Palm Beach County’s tax rate would rise by less than 1 percent under a budget proposal released by the county administrator Tuesday, but many long-time homeowners could see their property tax bills climb by more than that because home values have been rising.
Bob Weisman’s proposal would raise the countywide tax rate by 3 cents – or 0.6 percent – to $5.02 for every $1,000 of taxable value for the fiscal year that begins Oct. 1. The tax rate includes a separate levy for voter-approved debt.
The county would bring in $624.9 million next budget year, $25.3 million more than it collected this year.
The proposal includes revenue generated by rising property values. Preliminary estimates released last month by Property Appraiser Gary Nikolits show that the county’s tax base grew by 3.7 percent last year.
Taxable values rose in 34 of the county’s 38 cities and towns. Only Belle Glade, Briny Breezes, Loxahatchee Groves and Palm Beach Shores saw their values fall.
An increase in a home’s taxable value, coupled with a higher tax rate, will result in a larger tax bill.
Long-time residents with homestead exemptions and other owners who saw the value of their property rise last year would likely see the largest property tax increases. Those who saw their values fall could pay less in county taxes, depending on the severity of the drop.
At the $5.02 property tax rate, a homesteaded owner with a house valued at $250,000 in 2012 would see the property’s 2013 assessed value grow to $254,250, as long as its new market value was $254,250.
The homeowner would have to pay about $1,026 in property taxes and county debt payments in the coming year, compared with $998 this year, an increase of 2.75 percent in county taxes. The amount does not include taxes owed to a city, school district and other taxing agencies.
County Mayor Steven Abrams called the proposal a “starting point.”
“It is not an end point,” Abrams said. “That is why we have a budget process.”
Commissioners will hold their first budget workshop Tuesday at 6 p.m.
In a memo to commissioners Tuesday, Weisman said the tax rate increase was needed solely to pay for the sheriff’s office.
Sheriff Ric Bradshaw has requested an additional $38.8 million to run his office next budget year. Bradshaw has said that much of that money will be used to cover state and federal mandates and to replace aging equipment.
Weisman’s proposal includes a 3 percent pay increase for county employees. General employees have not received a raise since 2008.
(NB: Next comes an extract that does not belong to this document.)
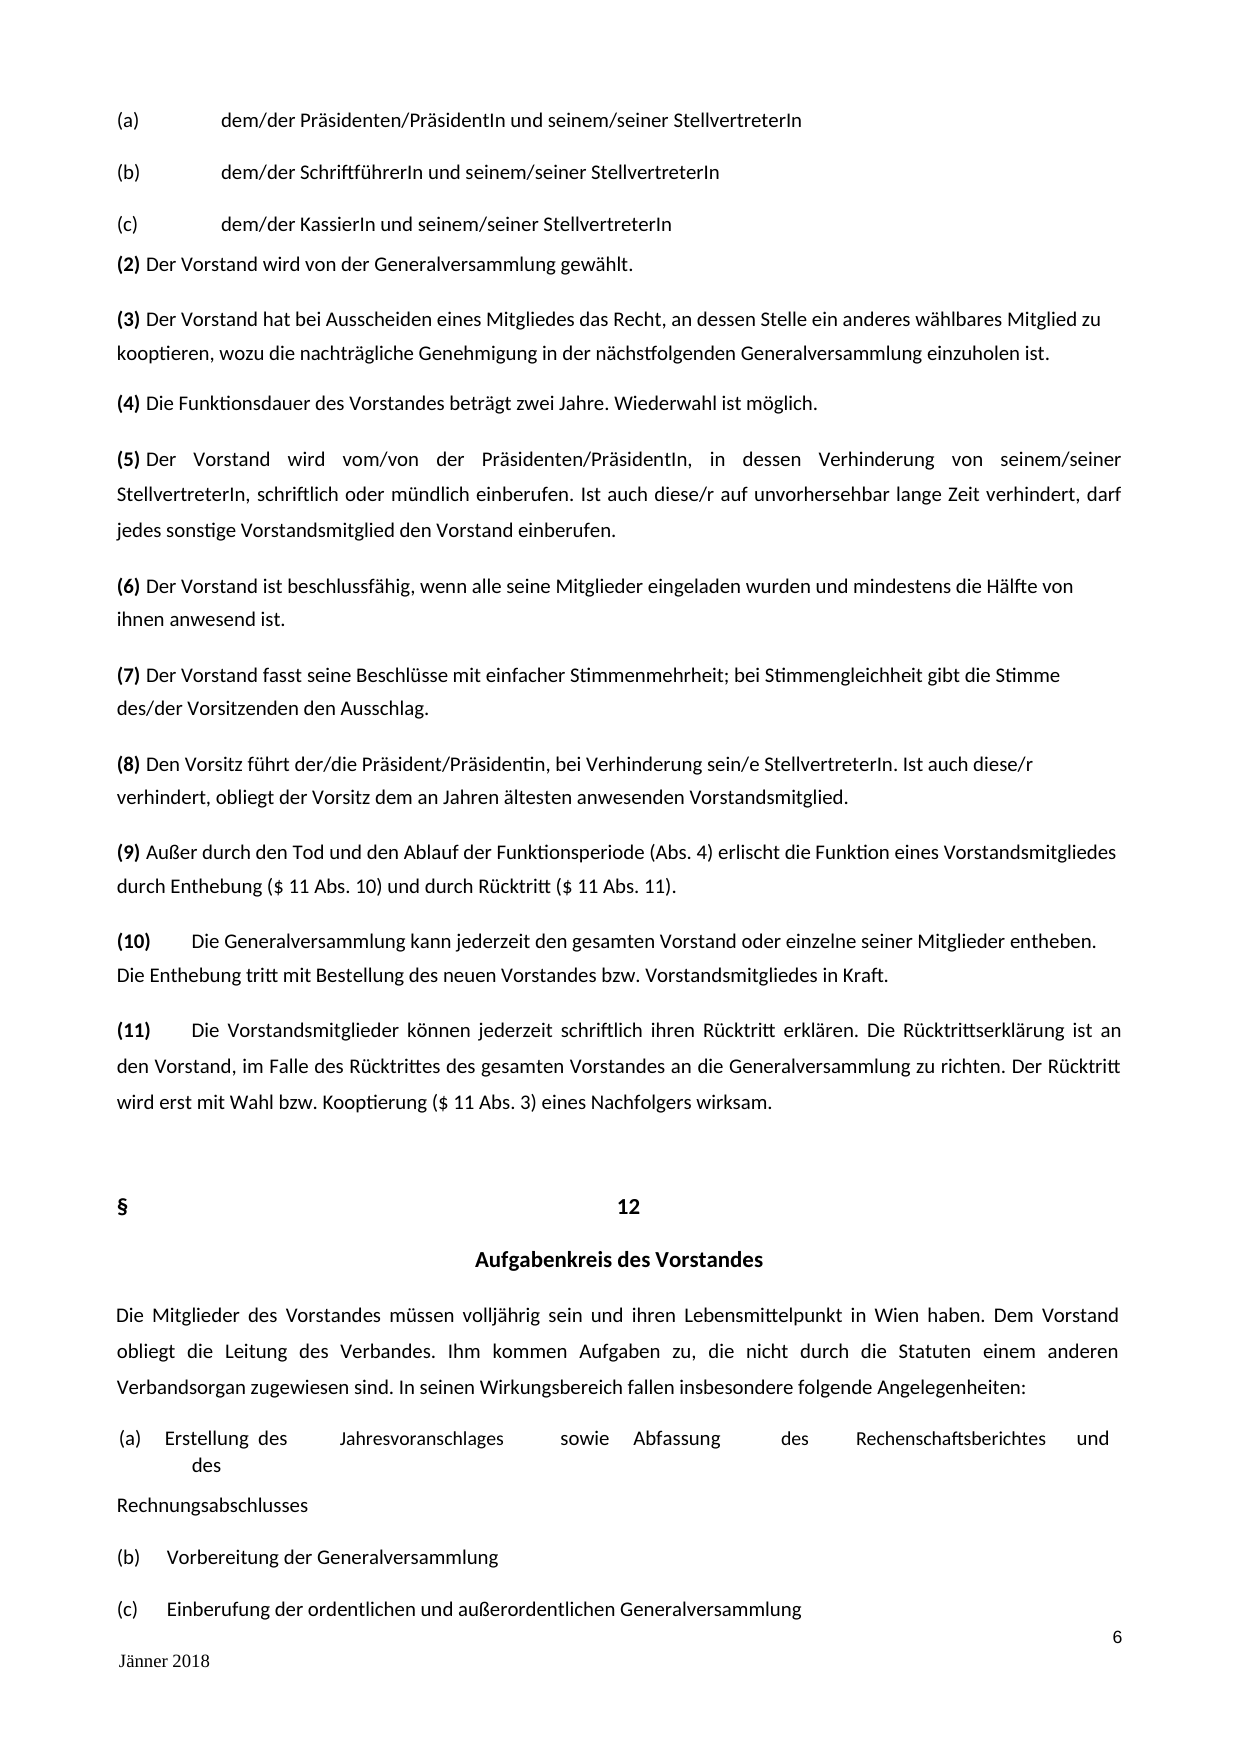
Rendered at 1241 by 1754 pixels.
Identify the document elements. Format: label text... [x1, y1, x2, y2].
The proposal would also increase fares for the county’s bus service, Palm Tran. The rate increases have been approved by a county advisory board. Under the plan, the base bus fare would rise to $2, up from $1.50.
Fees for monthly bus bases and the county’s Palm Tran Connection service for elderly and disabled residents would also rise.
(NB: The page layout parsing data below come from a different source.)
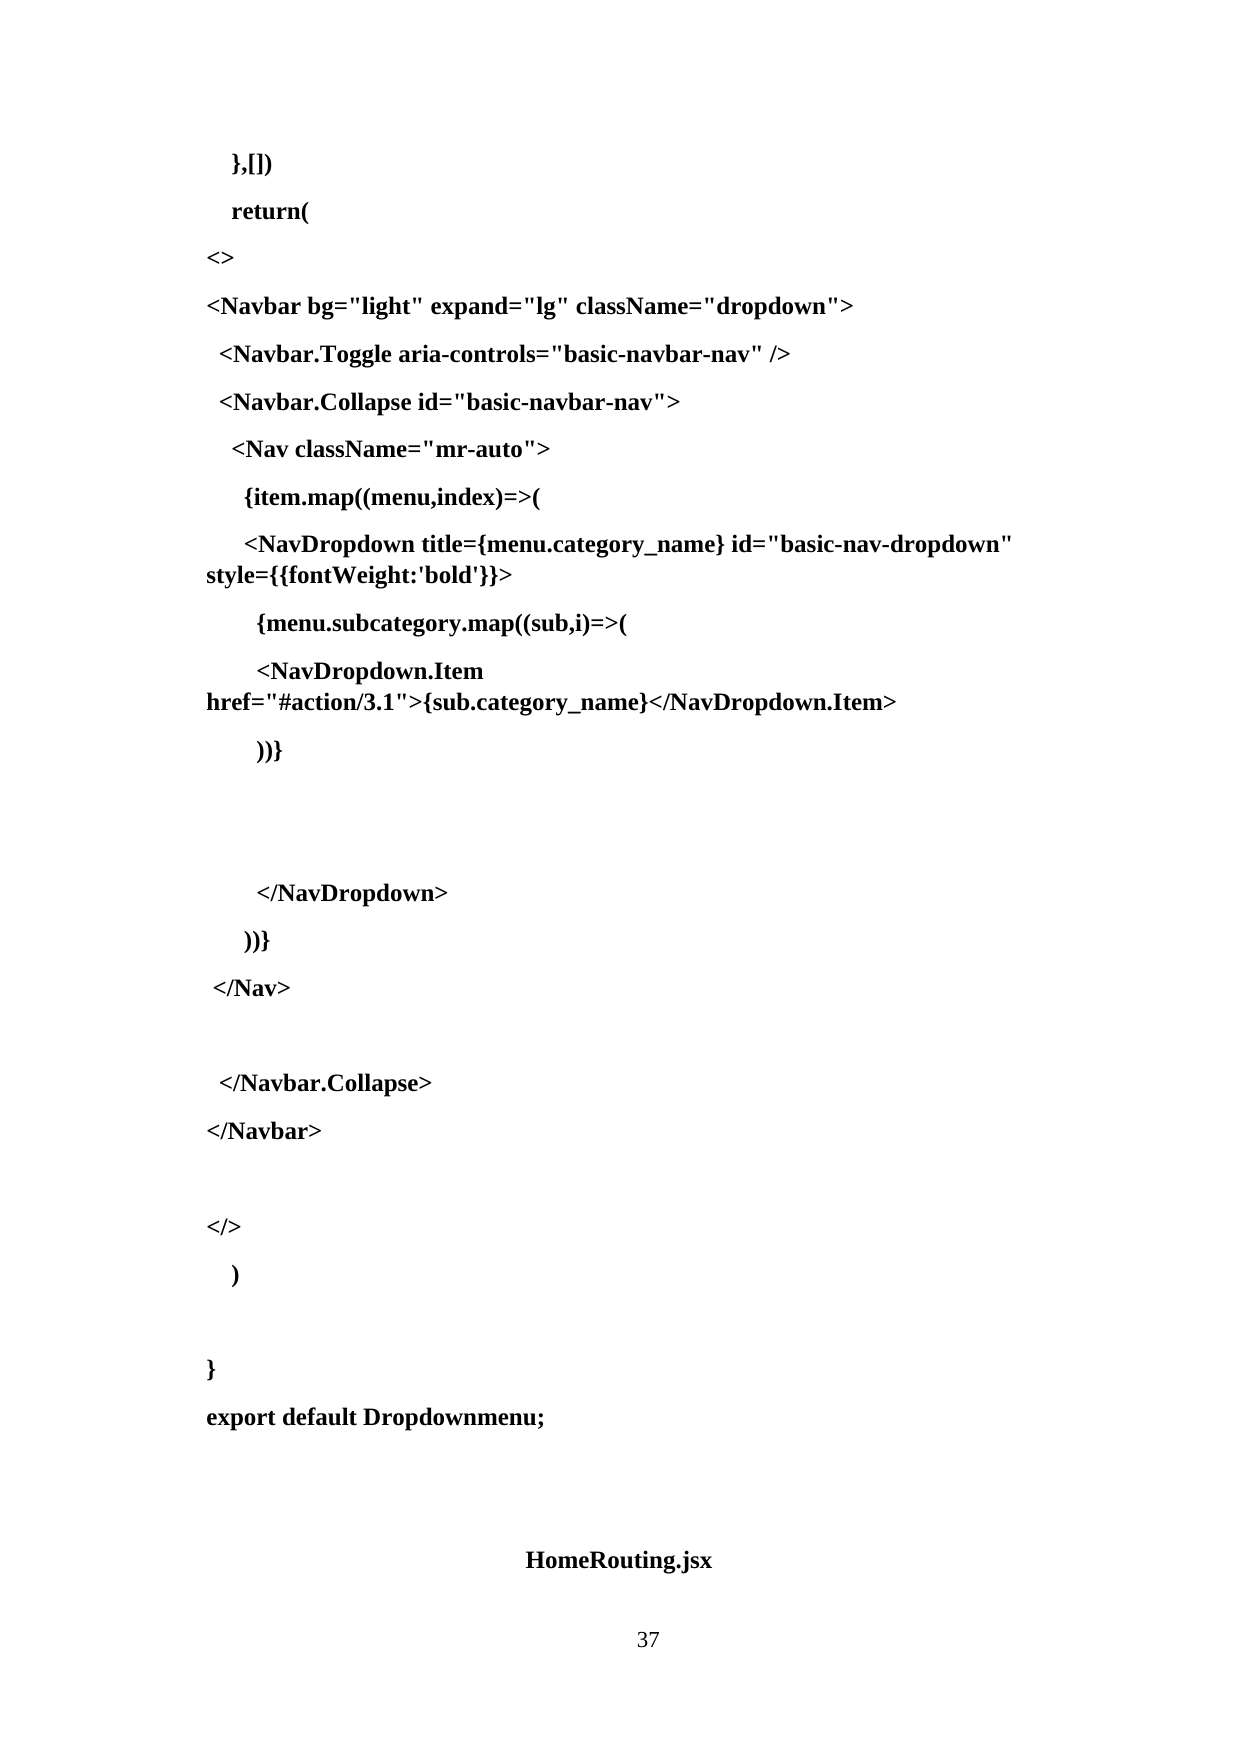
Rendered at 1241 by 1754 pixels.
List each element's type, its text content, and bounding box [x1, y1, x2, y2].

text </> [206, 1212, 1236, 1240]
text <NavDropdown title={menu.category_name} id="basic-nav-dropdown" style={{fontWeight:'bold'}}> [206, 529, 1015, 589]
text <Navbar bg="light" expand="lg" className="dropdown"> [206, 291, 1236, 320]
text return( [231, 196, 1236, 224]
text <> [206, 243, 1236, 272]
text </Navbar.Collapse> [219, 1068, 1236, 1097]
text </Nav> [212, 973, 1236, 1002]
text HomeRouting.jsx [276, 1546, 961, 1574]
text {menu.subcategory.map((sub,i)=>( [256, 608, 1236, 637]
text </Navbar> [206, 1116, 1236, 1145]
text <Nav className="mr-auto"> [231, 434, 1236, 463]
text export default Dropdownmenu; [206, 1402, 1236, 1431]
text } [206, 1354, 1236, 1383]
text },[]) [231, 148, 1236, 177]
text ) [231, 1259, 1236, 1288]
text <Navbar.Collapse id="basic-navbar-nav"> [219, 387, 1236, 415]
text ))} [244, 926, 1236, 954]
text </NavDropdown> [256, 878, 1236, 907]
text {item.map((menu,index)=>( [244, 482, 1236, 511]
text <Navbar.Toggle aria-controls="basic-navbar-nav" /> [219, 339, 1236, 367]
text <NavDropdown.Item href="#action/3.1">{sub.category_name}</NavDropdown.Item> [206, 656, 899, 716]
text ))} [256, 735, 1236, 763]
In the memo, Weisman pointed to several budget requests from department directors that he did not include in his budget proposal, to keep the county’s tax rate low. They include $5 million for road resurfacing projects, $300,000 for the county’s homeless resource center and $547,000 for the county’s youth empowerment centers for at-risk children and teens.
Palm Beach County’s proposed budget
- Estimated revenue: $624.9 million, $25.3 million more than this year.
- Proposed tax rate: $5.02 per $1,000 in taxable value, including voter-approved debt.
- Upcoming public meeting: Budget workshop at 6 p.m., June 11, Palm Beach County Government Center, 301 N. Olive Ave., West Palm Beach.